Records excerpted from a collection
◇ ◇ ◇

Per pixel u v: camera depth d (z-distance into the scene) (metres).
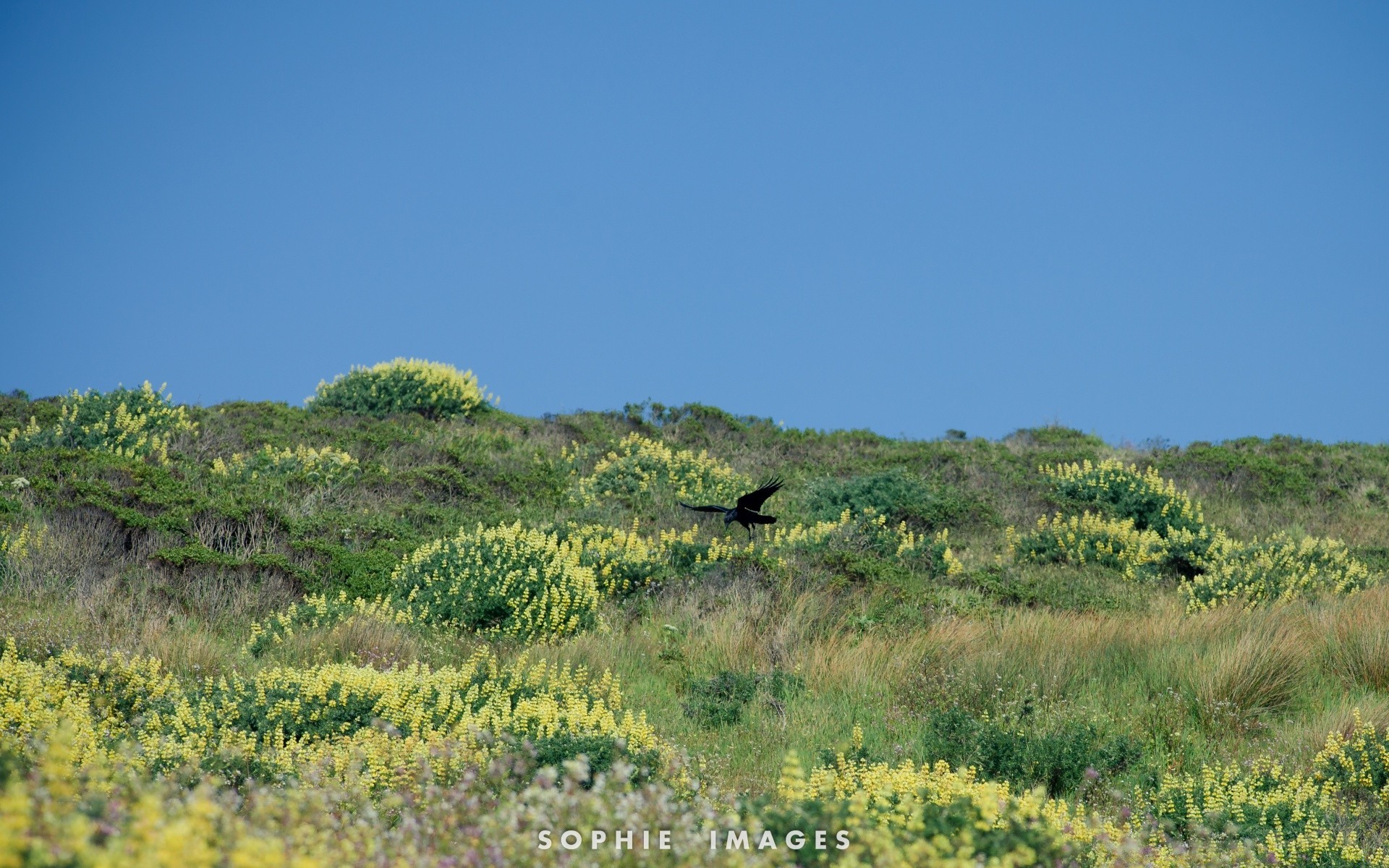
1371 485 95.44
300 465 75.69
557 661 44.00
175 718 32.59
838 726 38.81
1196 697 40.88
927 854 18.72
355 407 99.94
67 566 53.16
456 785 25.20
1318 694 42.62
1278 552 71.94
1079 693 42.25
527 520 72.81
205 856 13.77
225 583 53.34
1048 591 65.19
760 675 43.28
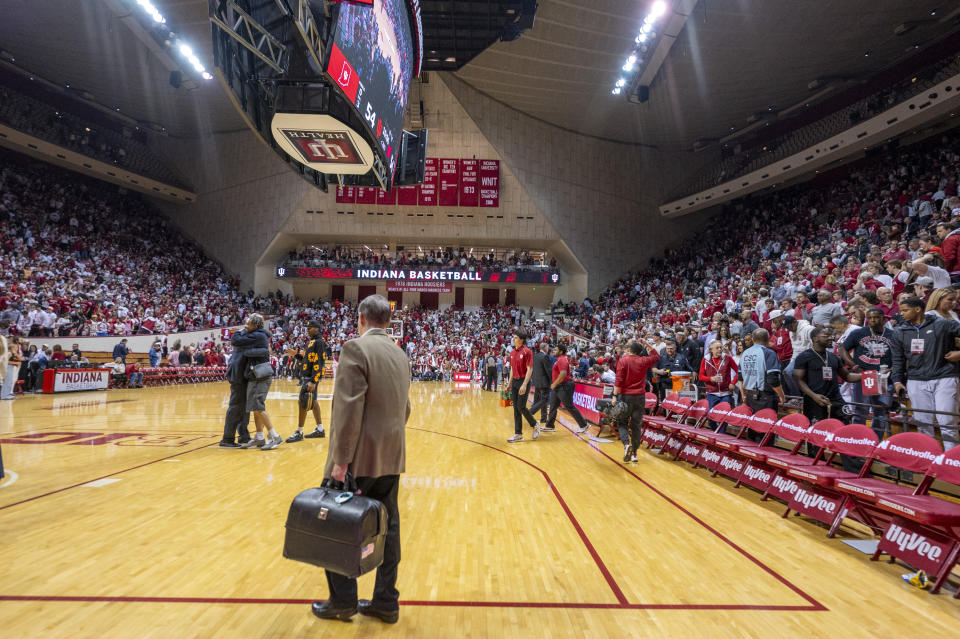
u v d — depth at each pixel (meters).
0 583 2.64
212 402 12.16
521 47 22.36
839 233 18.59
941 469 3.23
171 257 29.69
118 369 15.61
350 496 2.21
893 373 4.75
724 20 17.70
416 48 11.90
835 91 23.31
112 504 4.06
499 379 24.08
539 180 30.33
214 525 3.64
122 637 2.19
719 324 9.41
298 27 6.61
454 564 3.12
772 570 3.15
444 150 29.86
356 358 2.35
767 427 5.07
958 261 6.98
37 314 16.09
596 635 2.34
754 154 28.09
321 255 32.12
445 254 31.53
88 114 28.78
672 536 3.73
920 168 19.16
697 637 2.34
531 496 4.75
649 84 22.89
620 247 31.41
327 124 8.48
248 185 31.69
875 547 3.60
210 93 26.91
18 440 6.65
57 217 25.55
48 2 19.33
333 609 2.37
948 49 18.98
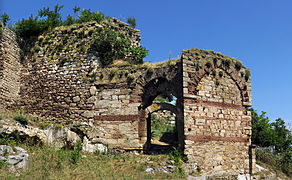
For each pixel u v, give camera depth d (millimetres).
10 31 20750
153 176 14195
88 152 17219
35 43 21312
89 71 19016
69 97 19016
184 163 15961
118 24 23266
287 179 20344
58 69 19781
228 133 18109
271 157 22547
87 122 18203
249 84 19609
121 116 17797
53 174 12797
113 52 19906
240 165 18109
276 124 34531
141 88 18078
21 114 18672
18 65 20953
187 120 16875
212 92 18141
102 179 12906
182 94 17203
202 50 18438
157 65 18438
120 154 17078
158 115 30234
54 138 17172
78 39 19984
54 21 25562
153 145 22312
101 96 18422
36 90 20141
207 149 17094
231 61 19281
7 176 11648
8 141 14789
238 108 18938
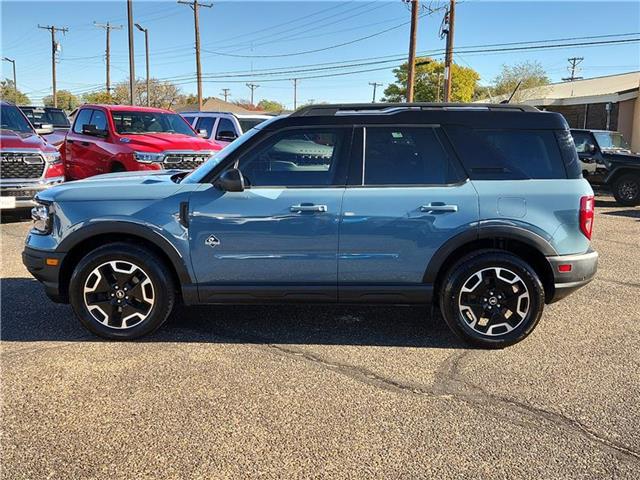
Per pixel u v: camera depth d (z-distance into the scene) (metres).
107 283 4.40
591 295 5.87
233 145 4.55
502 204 4.21
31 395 3.55
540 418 3.33
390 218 4.22
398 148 4.33
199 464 2.86
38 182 9.17
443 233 4.22
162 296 4.41
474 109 4.38
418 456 2.94
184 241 4.31
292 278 4.34
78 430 3.16
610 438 3.12
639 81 30.02
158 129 11.24
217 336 4.61
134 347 4.35
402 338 4.61
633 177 13.38
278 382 3.78
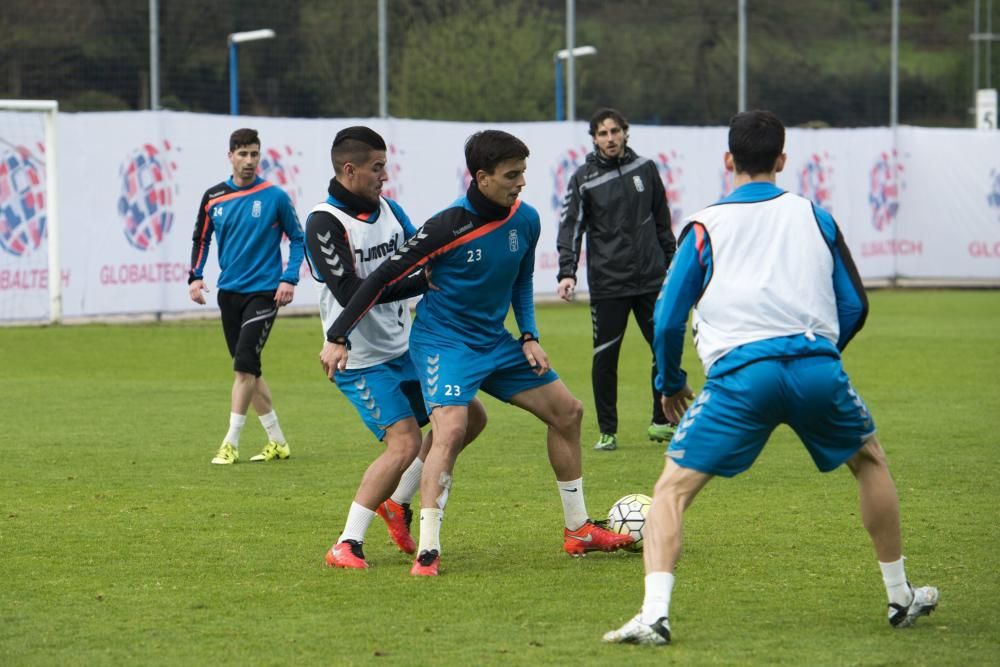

◇ ◇ ◇

Problem to solve
Read through the entries, then copy every line where the string "each" is found.

Result of the exercise
u v d — depth at each pixel (meters).
For each pixel u v, give camera depth d (millimetres).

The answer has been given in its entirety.